Among the descendants of settlers, there are now many stockmen who live on ranches inspired by the Australian model of the cattle station.
The West Coast of New Caledonia, with its climatic and geographical conditions, is ideal for cattle stations. The cowboy is inseparable from the broussard Caledonian.
They rear cattle on their large farms, which they cross on horseback. Large plots surrounded by fences, a stockyard to care for the livestock, a shed where they store all the equipment, a windmill for pumping water, blue dogs, stables, and a 4 wheel drive truck, all in a niaouli savannah; this is the landscape typical for a Caledonian cattle station.
The stockyard is the heart of the farm. It is used to gather the herd. Formerly it was used for building lignum vitae (tree of life) or niaoulis (Melaleuca), but now the galvanized tube is increasingly replacing them. The counting, sorting, marking, vaccination, insemination, are some of the activities done in the stockyard.

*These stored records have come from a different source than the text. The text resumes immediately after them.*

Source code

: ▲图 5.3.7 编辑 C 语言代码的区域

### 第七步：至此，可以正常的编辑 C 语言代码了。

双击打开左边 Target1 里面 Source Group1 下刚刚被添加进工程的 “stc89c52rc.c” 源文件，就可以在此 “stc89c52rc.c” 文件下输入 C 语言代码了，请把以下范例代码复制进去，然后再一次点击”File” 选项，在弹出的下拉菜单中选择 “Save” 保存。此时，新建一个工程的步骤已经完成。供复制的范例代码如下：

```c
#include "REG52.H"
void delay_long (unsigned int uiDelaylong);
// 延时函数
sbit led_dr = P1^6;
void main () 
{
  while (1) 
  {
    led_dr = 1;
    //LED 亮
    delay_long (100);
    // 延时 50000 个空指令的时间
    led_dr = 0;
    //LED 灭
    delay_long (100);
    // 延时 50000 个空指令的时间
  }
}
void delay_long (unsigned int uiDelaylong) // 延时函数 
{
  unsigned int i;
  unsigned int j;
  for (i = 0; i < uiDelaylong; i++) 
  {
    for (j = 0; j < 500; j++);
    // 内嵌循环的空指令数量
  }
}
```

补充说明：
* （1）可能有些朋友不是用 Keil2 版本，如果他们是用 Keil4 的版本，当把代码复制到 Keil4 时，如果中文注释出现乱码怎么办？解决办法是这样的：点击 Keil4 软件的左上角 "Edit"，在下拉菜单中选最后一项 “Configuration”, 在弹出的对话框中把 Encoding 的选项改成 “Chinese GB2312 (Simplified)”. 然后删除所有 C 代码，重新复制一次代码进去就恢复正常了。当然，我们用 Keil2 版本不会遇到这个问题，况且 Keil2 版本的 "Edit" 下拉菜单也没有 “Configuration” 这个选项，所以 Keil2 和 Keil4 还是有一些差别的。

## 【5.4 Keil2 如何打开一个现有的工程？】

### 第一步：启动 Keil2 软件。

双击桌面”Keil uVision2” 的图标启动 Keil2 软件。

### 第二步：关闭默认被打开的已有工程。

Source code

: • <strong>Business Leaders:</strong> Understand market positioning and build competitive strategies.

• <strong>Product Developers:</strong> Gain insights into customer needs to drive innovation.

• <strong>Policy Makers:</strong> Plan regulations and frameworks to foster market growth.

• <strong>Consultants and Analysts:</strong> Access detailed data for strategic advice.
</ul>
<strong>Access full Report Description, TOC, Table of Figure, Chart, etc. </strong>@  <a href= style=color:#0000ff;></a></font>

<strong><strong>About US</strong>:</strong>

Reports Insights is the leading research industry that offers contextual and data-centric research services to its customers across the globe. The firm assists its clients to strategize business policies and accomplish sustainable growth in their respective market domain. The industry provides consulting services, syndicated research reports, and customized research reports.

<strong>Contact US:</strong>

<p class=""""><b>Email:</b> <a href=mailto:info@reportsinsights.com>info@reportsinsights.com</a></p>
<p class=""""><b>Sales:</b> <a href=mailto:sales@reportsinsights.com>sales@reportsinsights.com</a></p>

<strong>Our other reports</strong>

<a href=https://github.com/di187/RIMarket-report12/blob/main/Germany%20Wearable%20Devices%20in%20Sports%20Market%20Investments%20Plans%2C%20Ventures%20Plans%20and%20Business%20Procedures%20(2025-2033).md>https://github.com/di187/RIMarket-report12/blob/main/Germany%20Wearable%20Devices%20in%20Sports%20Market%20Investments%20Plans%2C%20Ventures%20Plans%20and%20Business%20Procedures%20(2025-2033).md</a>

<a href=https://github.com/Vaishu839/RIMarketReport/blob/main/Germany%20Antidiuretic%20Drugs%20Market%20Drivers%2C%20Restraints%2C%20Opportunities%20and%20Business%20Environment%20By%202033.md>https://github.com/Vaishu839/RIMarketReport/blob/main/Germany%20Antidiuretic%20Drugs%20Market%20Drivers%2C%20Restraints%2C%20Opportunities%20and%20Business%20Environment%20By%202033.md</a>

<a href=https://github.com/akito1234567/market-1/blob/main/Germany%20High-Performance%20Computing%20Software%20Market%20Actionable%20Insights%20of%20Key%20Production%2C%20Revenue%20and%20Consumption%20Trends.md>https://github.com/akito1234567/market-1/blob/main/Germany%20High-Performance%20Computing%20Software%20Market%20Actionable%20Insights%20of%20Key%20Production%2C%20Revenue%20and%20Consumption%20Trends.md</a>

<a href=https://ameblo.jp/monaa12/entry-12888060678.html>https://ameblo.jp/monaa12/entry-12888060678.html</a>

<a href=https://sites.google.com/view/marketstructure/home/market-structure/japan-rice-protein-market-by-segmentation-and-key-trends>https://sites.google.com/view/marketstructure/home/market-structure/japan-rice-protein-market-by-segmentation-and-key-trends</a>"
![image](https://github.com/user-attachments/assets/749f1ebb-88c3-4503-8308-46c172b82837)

A Veritable European cavalier, the stockman wears a big hat and gathers his heard riding the horse, using a whip, with his gun in the shoulder strap and accompanied by his blue dogs – (dog with bluish fur, robust and very intelligent, crossed with Australian dingoes).
It was the sandalwood merchant, James PADDON who imported the first herd of cattle and sheep from Australia in 1854.
Today, the cattle stations are the main animal production sites in New Caledonia. The latest cattle census, conducted in 1994, has identified 815 farms with nearly 105,000 cattle. The majority of the herds are on Grande Terre (the Mainland) and is distributed at a rate of 43.9% in the Northern Province and 55.6% in the Southern Province.
Many agricultural fairs are held each year as the famous fair of Bourail, the feast of deer and shrimp of Boulouparis, the Paita beef festival... The visitors can admire the animals, watch the rodeo, enjoy and buy local products.